:: EXERCISE SET ::
1 – In the court excerpt, which Supreme Court decision do Plaintiffs say foreclosed their "class of one" equal protection theory against Mr. Padilla?
2 – Extend the court excerpt with the passage that would follow its last sentence.

:: EXTRACTED TEXT ::
## Start

In addition to the above factors, Plaintiffs argue that Mr. Padilla benefitted from a change in law. Specifically, Plaintiffs argue that approximately a month and a half after this case was filed, the Supreme Court's decision in Engquist v. Oregon Department of Agriculture, 553 U.S. 591 (2008), came down, which foreclosed them from pursuing a "class of one" equal protection theory against Mr. Padilla. Plaintiffs also argue that Mr. Padilla benefitted financially from the alleged conduct that formed the basis of Plaintiffs' Complaint in that Mr. Padilla, upon tendering his resignation from employment with the City, entered into a favorable Separation Agreement and Release of Claims, pursuant to which he received substantial financial benefit in exchange for his release of the City and its agents from all claims and liability arising out of his employment with the City. (Doc. 227 at Ex. C). Finally, Plaintiffs challenge the costs on the basis that they were not necessary to Mr. Padilla's legal arguments and were unreasonably high.

## End

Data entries

## Start

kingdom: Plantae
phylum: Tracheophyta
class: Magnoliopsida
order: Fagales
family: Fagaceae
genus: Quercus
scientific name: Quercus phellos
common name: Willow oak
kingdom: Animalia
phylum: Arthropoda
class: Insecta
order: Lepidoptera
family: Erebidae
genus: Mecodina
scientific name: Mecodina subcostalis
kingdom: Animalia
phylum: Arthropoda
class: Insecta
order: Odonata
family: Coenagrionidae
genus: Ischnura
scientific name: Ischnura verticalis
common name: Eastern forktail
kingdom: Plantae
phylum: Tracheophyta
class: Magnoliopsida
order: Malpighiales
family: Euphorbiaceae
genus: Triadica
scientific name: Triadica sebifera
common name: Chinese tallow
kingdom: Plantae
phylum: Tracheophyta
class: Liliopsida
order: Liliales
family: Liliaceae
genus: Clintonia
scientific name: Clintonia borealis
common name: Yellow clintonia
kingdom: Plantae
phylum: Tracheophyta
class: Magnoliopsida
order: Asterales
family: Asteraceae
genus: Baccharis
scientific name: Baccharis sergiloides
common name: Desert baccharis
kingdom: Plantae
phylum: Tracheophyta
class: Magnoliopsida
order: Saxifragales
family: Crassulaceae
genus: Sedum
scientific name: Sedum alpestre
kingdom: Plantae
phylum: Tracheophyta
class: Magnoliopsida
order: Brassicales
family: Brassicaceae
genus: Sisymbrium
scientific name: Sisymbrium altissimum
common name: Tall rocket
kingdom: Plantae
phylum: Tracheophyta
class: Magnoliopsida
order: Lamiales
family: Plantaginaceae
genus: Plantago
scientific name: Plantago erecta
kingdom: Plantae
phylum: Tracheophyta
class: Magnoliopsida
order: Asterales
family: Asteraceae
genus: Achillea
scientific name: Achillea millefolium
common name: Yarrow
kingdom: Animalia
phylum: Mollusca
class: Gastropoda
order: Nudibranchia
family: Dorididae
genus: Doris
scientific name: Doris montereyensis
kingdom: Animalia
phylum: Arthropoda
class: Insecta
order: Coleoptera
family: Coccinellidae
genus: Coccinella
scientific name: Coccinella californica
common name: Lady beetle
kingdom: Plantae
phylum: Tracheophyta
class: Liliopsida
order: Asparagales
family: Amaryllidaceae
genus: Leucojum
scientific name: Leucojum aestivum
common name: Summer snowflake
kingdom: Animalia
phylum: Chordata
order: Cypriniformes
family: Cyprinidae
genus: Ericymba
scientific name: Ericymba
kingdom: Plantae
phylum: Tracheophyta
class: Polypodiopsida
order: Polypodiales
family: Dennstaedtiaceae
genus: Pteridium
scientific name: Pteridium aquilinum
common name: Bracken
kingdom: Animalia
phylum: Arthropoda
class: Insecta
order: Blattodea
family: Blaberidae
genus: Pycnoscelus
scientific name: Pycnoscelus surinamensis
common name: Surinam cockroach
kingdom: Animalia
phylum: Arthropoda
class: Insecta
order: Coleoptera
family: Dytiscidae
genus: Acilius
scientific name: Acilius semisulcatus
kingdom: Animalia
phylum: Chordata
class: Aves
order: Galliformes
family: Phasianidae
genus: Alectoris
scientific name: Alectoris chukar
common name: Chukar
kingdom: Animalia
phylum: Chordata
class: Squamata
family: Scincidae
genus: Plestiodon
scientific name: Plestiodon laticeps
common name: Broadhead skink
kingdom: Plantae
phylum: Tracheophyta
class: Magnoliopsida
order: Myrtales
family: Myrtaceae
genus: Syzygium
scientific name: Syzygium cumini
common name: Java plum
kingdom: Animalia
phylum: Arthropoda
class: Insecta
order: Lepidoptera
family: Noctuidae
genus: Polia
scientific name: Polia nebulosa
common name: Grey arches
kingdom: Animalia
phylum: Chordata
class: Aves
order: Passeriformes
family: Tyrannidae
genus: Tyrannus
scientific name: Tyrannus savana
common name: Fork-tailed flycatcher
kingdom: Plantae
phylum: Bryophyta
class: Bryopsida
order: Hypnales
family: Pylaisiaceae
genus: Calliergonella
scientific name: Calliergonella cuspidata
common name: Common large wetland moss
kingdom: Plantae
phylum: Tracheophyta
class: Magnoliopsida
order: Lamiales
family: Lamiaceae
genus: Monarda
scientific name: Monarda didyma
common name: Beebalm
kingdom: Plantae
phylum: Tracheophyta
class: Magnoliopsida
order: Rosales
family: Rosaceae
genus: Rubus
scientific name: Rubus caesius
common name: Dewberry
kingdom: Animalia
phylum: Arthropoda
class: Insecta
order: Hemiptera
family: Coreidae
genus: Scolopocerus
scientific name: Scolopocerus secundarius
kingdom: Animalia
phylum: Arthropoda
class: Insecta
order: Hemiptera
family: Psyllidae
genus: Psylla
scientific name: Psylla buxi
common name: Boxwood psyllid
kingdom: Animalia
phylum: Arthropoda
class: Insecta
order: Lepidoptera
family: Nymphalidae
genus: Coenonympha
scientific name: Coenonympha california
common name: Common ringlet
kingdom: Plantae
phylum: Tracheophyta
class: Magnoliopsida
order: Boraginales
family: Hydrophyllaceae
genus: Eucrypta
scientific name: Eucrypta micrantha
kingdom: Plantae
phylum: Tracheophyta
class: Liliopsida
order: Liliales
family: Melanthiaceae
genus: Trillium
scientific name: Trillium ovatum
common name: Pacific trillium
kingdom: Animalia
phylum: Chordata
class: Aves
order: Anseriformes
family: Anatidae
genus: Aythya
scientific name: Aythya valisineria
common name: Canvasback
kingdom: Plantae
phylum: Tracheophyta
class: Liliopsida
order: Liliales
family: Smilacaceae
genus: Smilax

## End

:: ANSWERS BY TASK ::
1 – Engquist v. Oregon Department of Agriculture, 553 U.S. 591 (2008).

2 –
While this Court ultimately finds that none of the above reasons are sufficient to deny Mr. Padilla's request for costs altogether, it finds that there is merit in Plaintiffs' contention that not all of the costs sought by Mr. Padilla were reasonably necessary in light of the legal nature of the arguments upon which Mr. Padilla relied in this case. See Cantrell, 69 F.3d at 459 (listing potential reasons for denying costs, including that the costs are unreasonably high or unnecessary). Accordingly, with this in mind, the Court turns to the specific costs Plaintiffs contend were improperly awarded, all of which were incurred by Mr. Padilla for deposition transcripts.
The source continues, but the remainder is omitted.